The tribe immediately appealed and, last December, the appellate court dealt it another blow and ruled that the tribe had not shown that it would be irreparably harmed if the tribe is forced to halt its sports book operation while the appeal moves through the courts.

The arguments in the appeal hearing

During the two-hour hearing on Wednesday, Rachel Heron, attorney for the Department of Interior, defended Haaland’s decision and argued that “the secretary acted lawfully here and the district court’s conclusion was based on an error of federal contract law interpretation.”

Heron argued that while the secretary of the interior “has a duty” to make sure the compact does not violate federal Indian gaming law, she does not have a duty to make sure that it does not violate state law.

The federal statute that regulates tribal gaming “does not even list non-compliance with state law as the ground on which the secretary has authority to disapprove a compact,” Heron said.

She urged the judges to reinstate the agreement and allow the tribe to return to collecting bets outside of Indian lands.

But Hamish Hume, of Boies Schiller and Flexner LLP, who represents West Flagler, argued that the tribe’s gambling agreement with the state cannot legalize gambling activity unless the activity is on tribal land.

“There’s nothing in (the Indian Gaming Regulatory Act) that could allow for such a brazen recharacterization of the actual facts,” he said.

He suggested that the federal government was “trying to have it both ways,” by asking this court to reverse the lower court ruling “while they say in their legal briefs that (the Indian Gaming Regulatory Act) cannot authorize gambling off Indian lands.”

He urged the court to reject the argument that the secretary of the interior can approve an agreement that contradicts state law.

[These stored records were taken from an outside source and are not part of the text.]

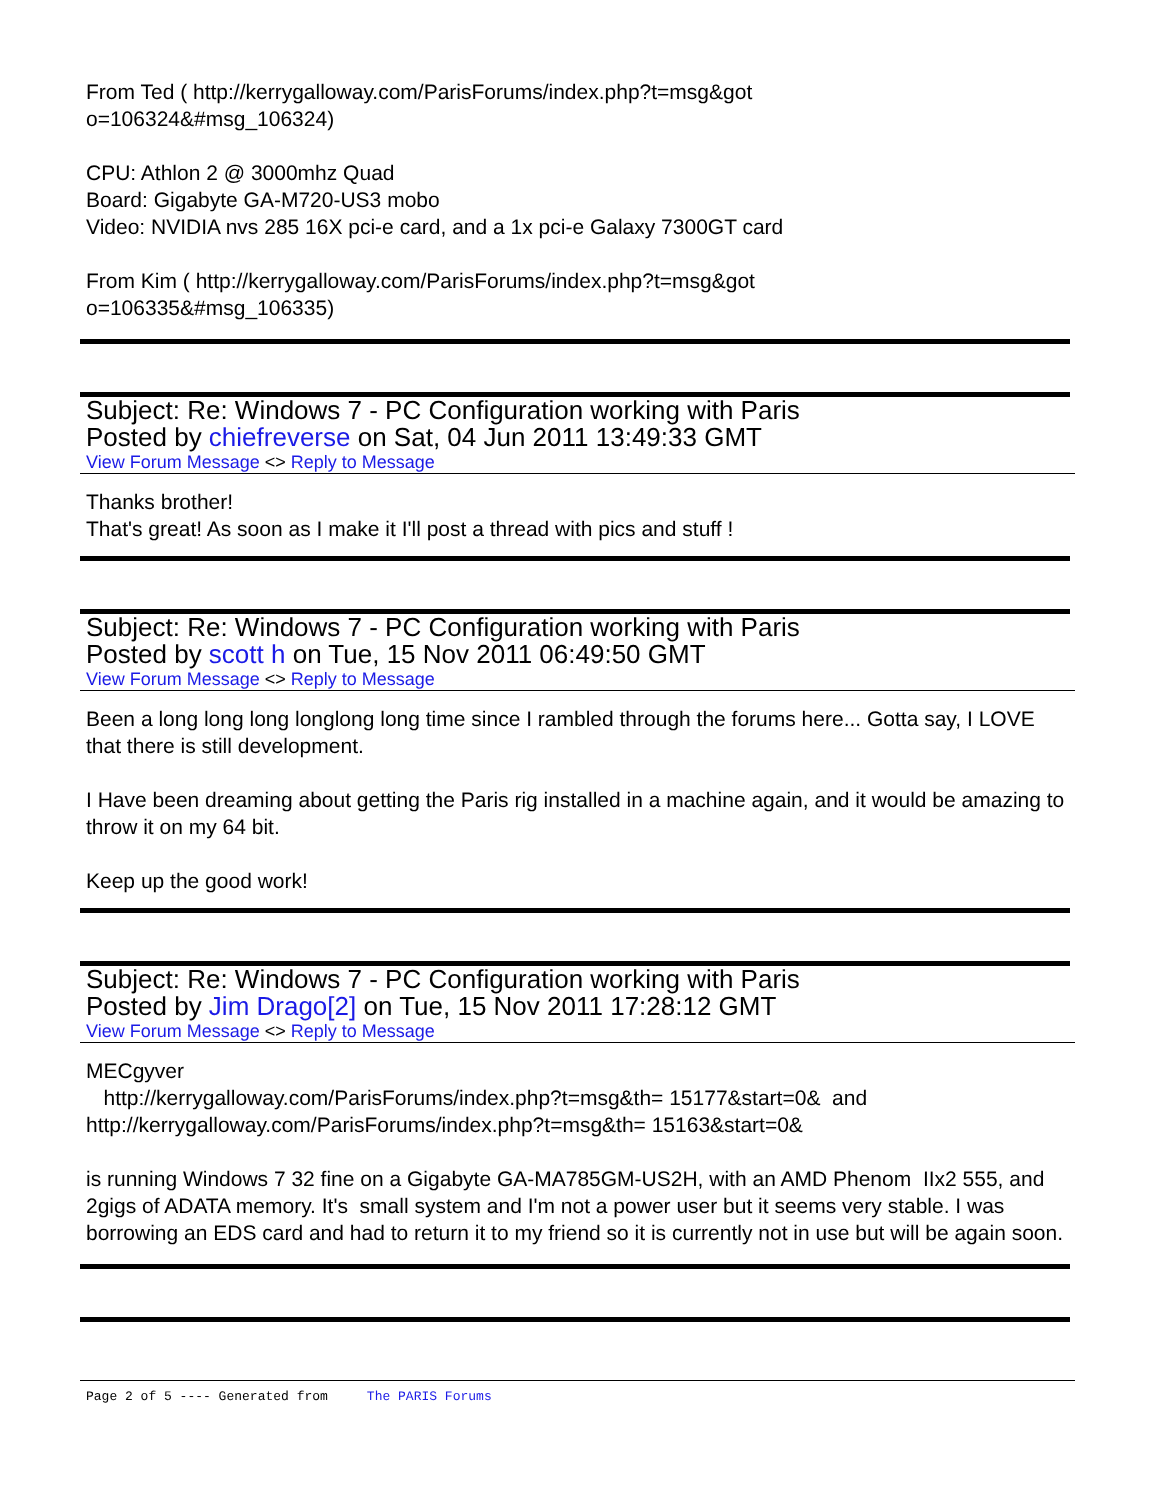From Ted ( http://kerrygalloway.com/ParisForums/index.php?t=msg&got
o=106324&#msg_106324)
CPU: Athlon 2 @ 3000mhz Quad
Board: Gigabyte GA-M720-US3 mobo
Video: NVIDIA nvs 285 16X pci-e card, and a 1x pci-e Galaxy 7300GT card
From Kim ( http://kerrygalloway.com/ParisForums/index.php?t=msg&got
o=106335&#msg_106335)
Subject: Re: Windows 7 - PC Configuration working with Paris
Posted by chiefreverse on Sat, 04 Jun 2011 13:49:33 GMT
View Forum Message <> Reply to Message
Thanks brother!
That's great! As soon as I make it I'll post a thread with pics and stuff !
Subject: Re: Windows 7 - PC Configuration working with Paris
Posted by scott h on Tue, 15 Nov 2011 06:49:50 GMT
View Forum Message <> Reply to Message
Been a long long long longlong long time since I rambled through the forums here... Gotta say, I LOVE that there is still development.
I Have been dreaming about getting the Paris rig installed in a machine again, and it would be amazing to throw it on my 64 bit.
Keep up the good work!
Subject: Re: Windows 7 - PC Configuration working with Paris
Posted by Jim Drago[2] on Tue, 15 Nov 2011 17:28:12 GMT
View Forum Message <> Reply to Message
MECgyver
http://kerrygalloway.com/ParisForums/index.php?t=msg&th= 15177&start=0& and
http://kerrygalloway.com/ParisForums/index.php?t=msg&th= 15163&start=0&
is running Windows 7 32 fine on a Gigabyte GA-MA785GM-US2H, with an AMD Phenom IIx2 555, and 2gigs of ADATA memory. It's small system and I'm not a power user but it seems very stable. I was borrowing an EDS card and had to return it to my friend so it is currently not in use but will be again soon.
Page 2 of 5 ---- Generated from The PARIS Forums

“Don’t give them the imprimatur of (Indian Gaming Regulatory Act) approval, because they will use that to say that it satisfies state law,” he said.

Hume pleaded with the court that if it wants to reverse the lower court ruling and allow the agreement to take effect, “make it crystal clear that the order says this secretary’s approval does not in any way authorize the gambling if takes place off Indian land.”

The tribe’s point of view

But Barry Richard, the lawyer for the Seminole Tribe, argued that the federal act “was not supposed to restrict gambling to Indian land but was to restrict the states from regulating gambling on Indian lands.”

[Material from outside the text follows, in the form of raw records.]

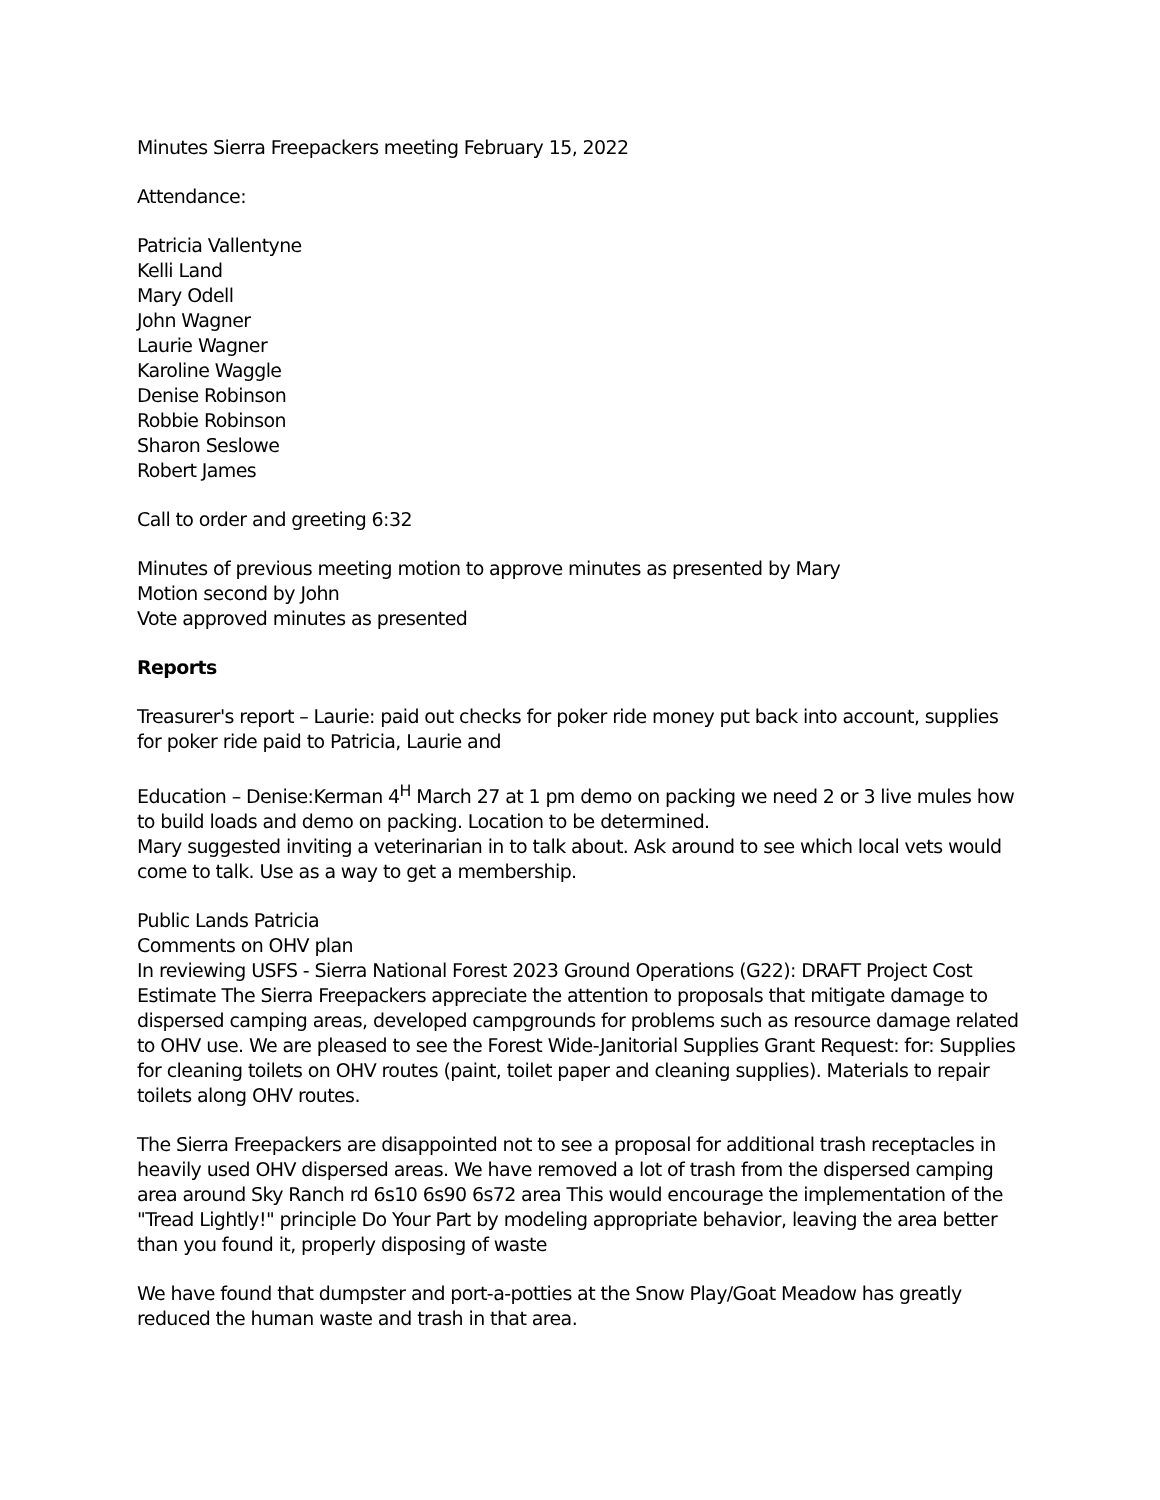Minutes Sierra Freepackers meeting February 15, 2022
Attendance:
Patricia Vallentyne
Kelli Land
Mary Odell
John Wagner
Laurie Wagner
Karoline Waggle
Denise Robinson
Robbie Robinson
Sharon Seslowe
Robert James
Call to order and greeting 6:32
Minutes of previous meeting motion to approve minutes as presented by Mary
Motion second by John
Vote approved minutes as presented
Reports
Treasurer's report – Laurie: paid out checks for poker ride money put back into account, supplies for poker ride paid to Patricia, Laurie and
Education – Denise:Kerman 4<sup>H</sup> March 27 at 1 pm demo on packing we need 2 or 3 live mules how to build loads and demo on packing. Location to be determined.
Mary suggested inviting a veterinarian in to talk about. Ask around to see which local vets would come to talk. Use as a way to get a membership.
Public Lands Patricia
Comments on OHV plan
In reviewing USFS - Sierra National Forest 2023 Ground Operations (G22): DRAFT Project Cost Estimate The Sierra Freepackers appreciate the attention to proposals that mitigate damage to dispersed camping areas, developed campgrounds for problems such as resource damage related to OHV use. We are pleased to see the Forest Wide-Janitorial Supplies Grant Request: for: Supplies for cleaning toilets on OHV routes (paint, toilet paper and cleaning supplies). Materials to repair toilets along OHV routes.
The Sierra Freepackers are disappointed not to see a proposal for additional trash receptacles in heavily used OHV dispersed areas. We have removed a lot of trash from the dispersed camping area around Sky Ranch rd 6s10 6s90 6s72 area This would encourage the implementation of the "Tread Lightly!" principle Do Your Part by modeling appropriate behavior, leaving the area better than you found it, properly disposing of waste
We have found that dumpster and port-a-potties at the Snow Play/Goat Meadow has greatly reduced the human waste and trash in that area.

“IGRA was intended to encourage the states and the tribes to enter into agreements precisely like this one,” he said.

Last year, Hume told the lower court that West Flagler Associates was being economically harmed by the competition from the sports betting operation. He said that four days after the Seminole Tribe began a soft launch of its online sports betting app, West Flagler Associates saw a 35% drop in its daily wagers.

Since then as the tribe has been forced to suspend sports betting, West Flagler has reached an agreement with the Poarch Band of Creek Indians, an Alabama-based Native American tribe, to sell its operation and transfer its lucrative gambling permit at Magic City Casino to the Poarch tribe for an undisclosed price.

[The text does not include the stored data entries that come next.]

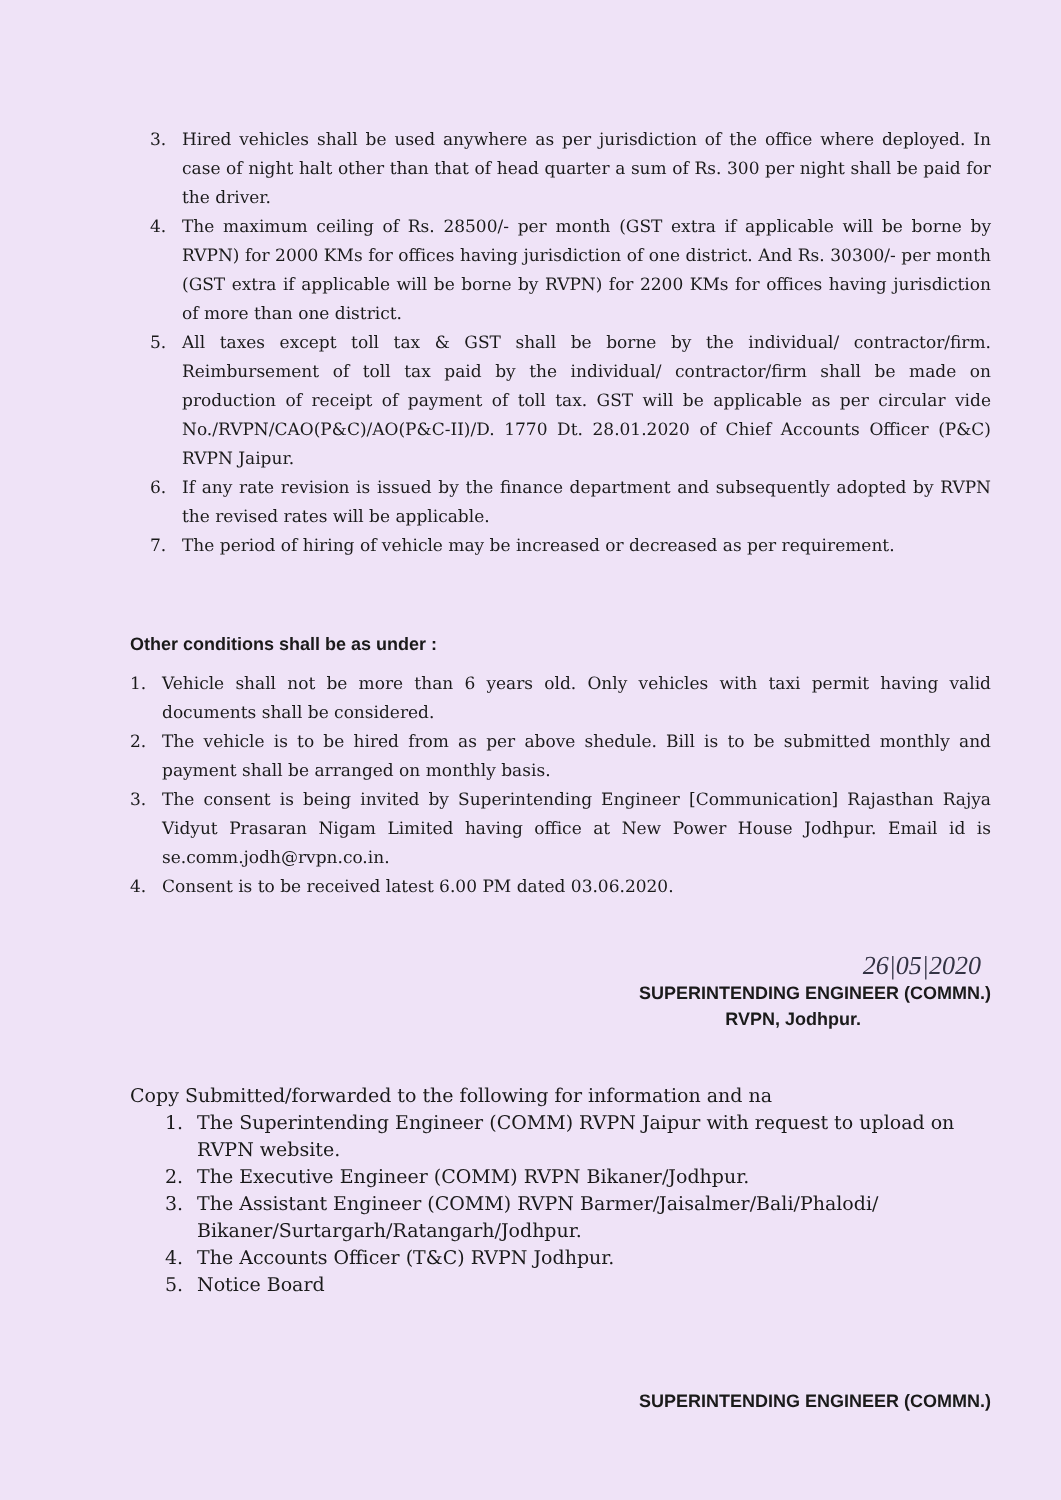3. Hired vehicles shall be used anywhere as per jurisdiction of the office where deployed. In case of night halt other than that of head quarter a sum of Rs. 300 per night shall be paid for the driver.
4. The maximum ceiling of Rs. 28500/- per month (GST extra if applicable will be borne by RVPN) for 2000 KMs for offices having jurisdiction of one district. And Rs. 30300/- per month (GST extra if applicable will be borne by RVPN) for 2200 KMs for offices having jurisdiction of more than one district.
5. All taxes except toll tax & GST shall be borne by the individual/ contractor/firm. Reimbursement of toll tax paid by the individual/ contractor/firm shall be made on production of receipt of payment of toll tax. GST will be applicable as per circular vide No./RVPN/CAO(P&C)/AO(P&C-II)/D. 1770 Dt. 28.01.2020 of Chief Accounts Officer (P&C) RVPN Jaipur.
6. If any rate revision is issued by the finance department and subsequently adopted by RVPN the revised rates will be applicable.
7. The period of hiring of vehicle may be increased or decreased as per requirement.
Other conditions shall be as under :
1. Vehicle shall not be more than 6 years old. Only vehicles with taxi permit having valid documents shall be considered.
2. The vehicle is to be hired from as per above shedule. Bill is to be submitted monthly and payment shall be arranged on monthly basis.
3. The consent is being invited by Superintending Engineer [Communication] Rajasthan Rajya Vidyut Prasaran Nigam Limited having office at New Power House Jodhpur. Email id is se.comm.jodh@rvpn.co.in.
4. Consent is to be received latest 6.00 PM dated 03.06.2020.
26|05|2020
SUPERINTENDING ENGINEER (COMMN.)
RVPN, Jodhpur.
Copy Submitted/forwarded to the following for information and na
1. The Superintending Engineer (COMM) RVPN Jaipur with request to upload on RVPN website.
2. The Executive Engineer (COMM) RVPN Bikaner/Jodhpur.
3. The Assistant Engineer (COMM) RVPN Barmer/Jaisalmer/Bali/Phalodi/ Bikaner/Surtargarh/Ratangarh/Jodhpur.
4. The Accounts Officer (T&C) RVPN Jodhpur.
5. Notice Board
SUPERINTENDING ENGINEER (COMMN.)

The decision to transfer the permit must be approved by the Florida Gaming Control Commission. The decision was postponed until Dec. 19 as regulators wanted more information to be provided to the public.

Federal District Court Judge Robert L. Wilkins, who presided over the hearing with Judges Karen LeCraft Henderson and J. Michelle Childs, said the court would take the appeal “under advisement,” meaning it is reserving judgment while it considers a ruling.